- [WORK INSTRUCTION]: In the entries below, the line with "61 entradas" marks the start. Return it and every following line exactly, ending with the last.

-.-.-

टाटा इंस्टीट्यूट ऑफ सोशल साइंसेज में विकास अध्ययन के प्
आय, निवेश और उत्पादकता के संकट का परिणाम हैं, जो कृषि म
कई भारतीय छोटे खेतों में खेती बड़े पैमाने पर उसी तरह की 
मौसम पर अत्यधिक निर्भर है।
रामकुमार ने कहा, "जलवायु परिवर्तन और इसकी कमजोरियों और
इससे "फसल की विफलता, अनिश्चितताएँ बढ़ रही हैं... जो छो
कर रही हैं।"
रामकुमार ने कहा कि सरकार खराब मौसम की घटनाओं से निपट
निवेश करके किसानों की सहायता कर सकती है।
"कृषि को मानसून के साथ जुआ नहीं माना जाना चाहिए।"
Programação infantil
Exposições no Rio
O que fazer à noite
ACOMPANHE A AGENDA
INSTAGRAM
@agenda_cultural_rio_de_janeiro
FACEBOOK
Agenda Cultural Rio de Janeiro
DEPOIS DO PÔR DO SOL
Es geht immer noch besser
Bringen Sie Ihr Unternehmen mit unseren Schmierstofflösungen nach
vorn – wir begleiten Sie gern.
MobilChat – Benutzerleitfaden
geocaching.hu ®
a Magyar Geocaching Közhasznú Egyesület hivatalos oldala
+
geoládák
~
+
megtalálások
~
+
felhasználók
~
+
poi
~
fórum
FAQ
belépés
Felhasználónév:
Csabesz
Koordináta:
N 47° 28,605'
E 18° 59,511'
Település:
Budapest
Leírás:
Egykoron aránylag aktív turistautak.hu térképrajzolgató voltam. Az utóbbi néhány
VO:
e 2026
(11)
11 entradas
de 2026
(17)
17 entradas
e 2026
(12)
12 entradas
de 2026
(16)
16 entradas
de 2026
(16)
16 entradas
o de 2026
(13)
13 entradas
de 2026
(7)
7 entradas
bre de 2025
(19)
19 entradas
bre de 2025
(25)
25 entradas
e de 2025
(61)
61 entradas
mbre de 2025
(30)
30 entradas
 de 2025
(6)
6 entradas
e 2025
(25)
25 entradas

-.-.-

- [THE ANSWER]:
61 entradas
mbre de 2025
(30)
30 entradas
 de 2025
(6)
6 entradas
e 2025
(25)
25 entradas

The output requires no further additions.